Prof. Dr. Burhan Kuzu buna kızmış, dün beni aradı ve kendisine böyle söylemeye hakkım olmadığını belirtti, bir hukuk hocası olarak bunu hak etmediğini vurguladı.
Biraz sinirli bir anındaydı sanırım ama önemsemiyorum. Evet, Prof. Dr. Burhan Kuzu bir anayasa hukuku uzmanı olarak kuşkusuz ki hukuk okumuştur, hukuk da yazmıştır.
Kendisine bu uzmanlığını halkı doğru bilgilendirmek için kullanmasını ve milleti aldatmaması gerektiğini söyledim, burada da tekrarlıyorum:
Parlamenter sistemde güçler ayrılığı vardır. Zaten bir demokrasinin olmaz ise olmaz koşulu da budur, ister başkanlık sisteminde olsun, ister parlamenter sistemde.
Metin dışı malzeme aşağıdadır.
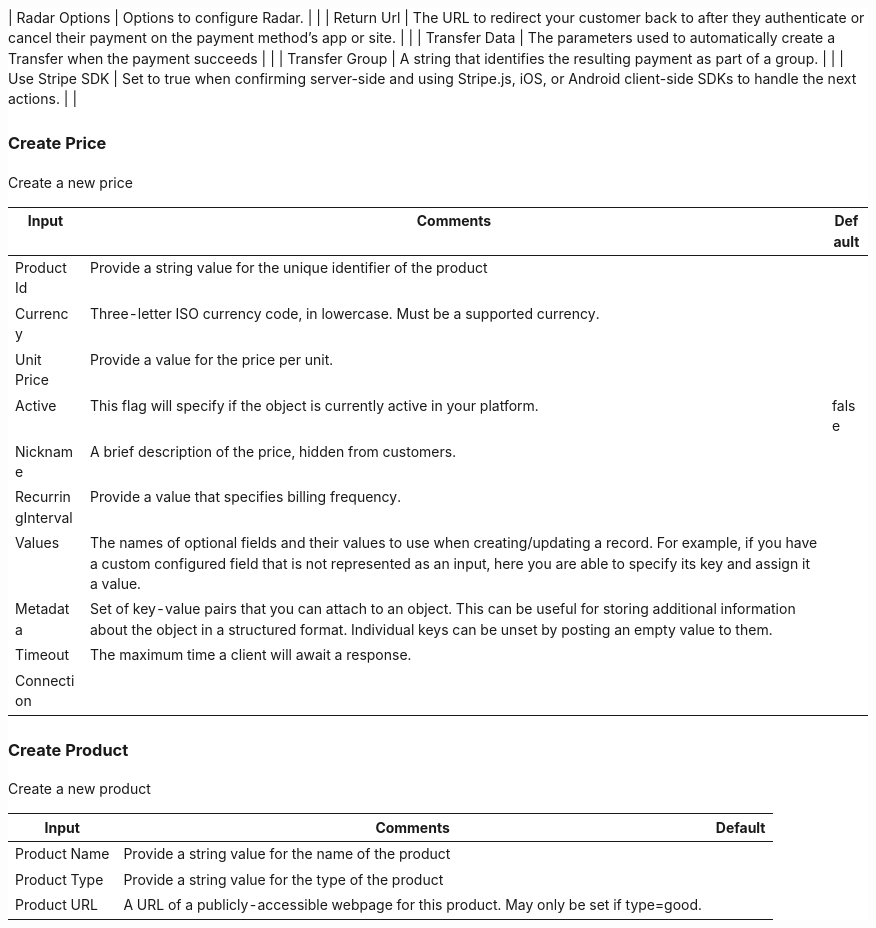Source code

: | Radar Options               | Options to configure Radar.                                                                                                                                                                                             |         |
| Return Url                  | The URL to redirect your customer back to after they authenticate or cancel their payment on the payment method’s app or site.                                                                                          |         |
| Transfer Data               | The parameters used to automatically create a Transfer when the payment succeeds                                                                                                                                        |         |
| Transfer Group              | A string that identifies the resulting payment as part of a group.                                                                                                                                                      |         |
| Use Stripe SDK              | Set to true when confirming server-side and using Stripe.js, iOS, or Android client-side SDKs to handle the next actions.                                                                                               |         |

### Create Price

Create a new price

| Input             | Comments                                                                                                                                                                                                                                  | Default |
| ----------------- | ----------------------------------------------------------------------------------------------------------------------------------------------------------------------------------------------------------------------------------------- | ------- |
| Product Id        | Provide a string value for the unique identifier of the product                                                                                                                                                                           |         |
| Currency          | Three-letter ISO currency code, in lowercase. Must be a supported currency.                                                                                                                                                               |         |
| Unit Price        | Provide a value for the price per unit.                                                                                                                                                                                                   |         |
| Active            | This flag will specify if the object is currently active in your platform.                                                                                                                                                                | false   |
| Nickname          | A brief description of the price, hidden from customers.                                                                                                                                                                                  |         |
| RecurringInterval | Provide a value that specifies billing frequency.                                                                                                                                                                                         |         |
| Values            | The names of optional fields and their values to use when creating/updating a record. For example, if you have a custom configured field that is not represented as an input, here you are able to specify its key and assign it a value. |         |
| Metadata          | Set of key-value pairs that you can attach to an object. This can be useful for storing additional information about the object in a structured format. Individual keys can be unset by posting an empty value to them.                   |         |
| Timeout           | The maximum time a client will await a response.                                                                                                                                                                                          |         |
| Connection        |                                                                                                                                                                                                                                           |         |

### Create Product

Create a new product

| Input           | Comments                                                                                                                                                                                                                                  | Default |
| --------------- | ----------------------------------------------------------------------------------------------------------------------------------------------------------------------------------------------------------------------------------------- | ------- |
| Product Name    | Provide a string value for the name of the product                                                                                                                                                                                        |         |
| Product Type    | Provide a string value for the type of the product                                                                                                                                                                                        |         |
| Product URL     | A URL of a publicly-accessible webpage for this product. May only be set if type=good.                                                                                                                                                    |         |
Prof. Dr. Kuzu, bana bu sözü uygulama bağlamında söylediğini açıkladı. Ben de kendisine bunu böylece söylemesi gerektiğini hatırlattım. Şöyle diyebilirdi örneğin: “Bugün Türkiye’de uygulandığı haliyle parlamenter sistemimizde güçler ayrılığı yoktur”.
Böyle söyleseydi doğru bir şey söylemiş olurdu, ama kendisini bu yüzden tebrik etmemize de gerek olmazdı. Çünkü bunu hepimiz biliyoruz, yeni bir bilgi değil.
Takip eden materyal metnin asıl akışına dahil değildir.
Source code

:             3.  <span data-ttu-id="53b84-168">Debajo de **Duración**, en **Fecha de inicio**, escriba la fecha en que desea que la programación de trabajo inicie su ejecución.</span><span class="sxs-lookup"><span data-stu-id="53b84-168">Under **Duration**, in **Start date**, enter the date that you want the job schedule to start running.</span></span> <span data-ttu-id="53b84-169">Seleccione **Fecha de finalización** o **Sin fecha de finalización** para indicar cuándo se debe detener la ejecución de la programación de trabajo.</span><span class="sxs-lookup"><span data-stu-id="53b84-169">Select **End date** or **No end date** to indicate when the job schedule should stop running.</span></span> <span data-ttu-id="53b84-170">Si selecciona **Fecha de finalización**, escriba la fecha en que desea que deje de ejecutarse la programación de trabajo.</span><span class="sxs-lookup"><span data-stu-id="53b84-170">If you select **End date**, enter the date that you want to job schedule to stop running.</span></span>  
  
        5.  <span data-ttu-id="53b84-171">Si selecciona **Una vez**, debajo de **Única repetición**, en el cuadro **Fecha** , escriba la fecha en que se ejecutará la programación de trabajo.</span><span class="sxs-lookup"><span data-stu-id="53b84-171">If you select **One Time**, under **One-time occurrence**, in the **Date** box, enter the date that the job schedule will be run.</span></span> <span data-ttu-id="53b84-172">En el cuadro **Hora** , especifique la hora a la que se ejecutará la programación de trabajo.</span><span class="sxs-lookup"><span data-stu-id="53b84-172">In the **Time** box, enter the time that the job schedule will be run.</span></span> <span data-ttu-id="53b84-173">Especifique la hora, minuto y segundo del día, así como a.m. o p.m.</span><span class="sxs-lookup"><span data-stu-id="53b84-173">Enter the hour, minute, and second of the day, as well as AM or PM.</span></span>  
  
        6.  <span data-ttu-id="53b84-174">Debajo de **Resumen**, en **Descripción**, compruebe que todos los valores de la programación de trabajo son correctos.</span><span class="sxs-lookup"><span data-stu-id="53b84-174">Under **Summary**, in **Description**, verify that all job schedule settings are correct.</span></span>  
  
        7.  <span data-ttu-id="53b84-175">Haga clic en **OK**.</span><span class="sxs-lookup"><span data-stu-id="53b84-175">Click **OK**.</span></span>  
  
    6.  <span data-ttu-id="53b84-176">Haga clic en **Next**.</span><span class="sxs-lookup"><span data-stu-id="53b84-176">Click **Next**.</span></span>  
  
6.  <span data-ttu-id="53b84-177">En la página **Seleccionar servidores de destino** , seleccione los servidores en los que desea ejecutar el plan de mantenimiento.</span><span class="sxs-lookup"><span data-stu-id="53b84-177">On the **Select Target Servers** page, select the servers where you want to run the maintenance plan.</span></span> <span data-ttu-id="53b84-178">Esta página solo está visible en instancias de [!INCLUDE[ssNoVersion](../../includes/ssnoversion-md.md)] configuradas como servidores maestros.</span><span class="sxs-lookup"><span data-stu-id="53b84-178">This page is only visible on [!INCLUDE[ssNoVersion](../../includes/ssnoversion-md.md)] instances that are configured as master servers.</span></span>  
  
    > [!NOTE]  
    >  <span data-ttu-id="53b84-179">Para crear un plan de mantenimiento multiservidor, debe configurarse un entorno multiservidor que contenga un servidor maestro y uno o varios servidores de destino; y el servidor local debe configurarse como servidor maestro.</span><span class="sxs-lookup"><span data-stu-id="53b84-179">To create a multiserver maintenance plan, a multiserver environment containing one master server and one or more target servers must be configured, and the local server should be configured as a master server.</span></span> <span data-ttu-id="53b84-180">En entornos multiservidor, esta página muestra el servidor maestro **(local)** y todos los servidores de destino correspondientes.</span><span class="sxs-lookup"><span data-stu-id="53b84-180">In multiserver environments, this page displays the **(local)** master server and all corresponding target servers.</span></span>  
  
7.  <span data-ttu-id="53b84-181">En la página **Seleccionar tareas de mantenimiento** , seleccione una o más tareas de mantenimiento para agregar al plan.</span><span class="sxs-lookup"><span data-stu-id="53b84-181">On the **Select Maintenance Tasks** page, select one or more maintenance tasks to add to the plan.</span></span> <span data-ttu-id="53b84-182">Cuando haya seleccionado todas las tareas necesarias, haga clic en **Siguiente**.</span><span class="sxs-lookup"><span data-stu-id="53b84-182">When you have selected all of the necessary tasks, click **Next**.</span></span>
Bundan sonrasını telefonda konuşamadık, çünkü dedim ya çok sinirliydi. Onun için buradan söyleyeyim: Türkiye’deki sistemi düzeltmek mi istiyorsunuz, yoksa bir diktatör mü yaratmak istiyorsunuz?
Önerdiğiniz sistem bir diktatör yaratır! Madem başkanlık sistemini isteme nedeniniz, gerçek bir güçler ayrılığı yaratmak, o halde neden bu sistemin en iyi uygulandığı ülkeyi örnek almıyorsunuz da, Recep Tayyip Erdoğan için özel bir diktatörlük gömleği biçiyorsunuz? Odanızda bir ihtimal hukuk diplomalarınız asılı olabilir. Bu soruyu yanıtlamadan önce, o diplomalara bir kez daha bakın, sizi yetiştiren hocalarınızı, sizin yetiştirdiğiniz öğrencileri hatırlayın. Hukuka geri dönün hocam!
Ve bir de AİHM notu: Prof. Dr. Kuzu, bana eleştirimin “ağır” olduğunu, buna hakkım olmadığını, bundan sonra kendisinin televizyonlarda benim için benzer eleştirilerde bulunabileceğini söyledi.
Bilemem, isterse yapsın, istemezse yapmasın. Ben eleştiri hakkına saygı duyarım, yeter ki hakaret olmasın. Ve kendisine “siyasetçilerin ağır şekilde eleştirilmeye açık olmaları gerektiğini” vaaz eden AİHM kararlarını hatırlatırım.
Audiatur et altera pars!
BAŞLIKTAKİ bu Latince deyiş “Diğer tarafı da dinleyelim” anlamına geliyor.
Eski Roma’dan beri adaletin temel kavramlarından biridir. İlk kullanılışının üzerinden belki üç bin sene geçmiş ama hâlâ normal bir adalet düzeninin temel taşıdır.
Bu nedenle her mahkemede, yargıç önünde sonunda bunu söylemelidir: Karşı tarafı da dinleyelim!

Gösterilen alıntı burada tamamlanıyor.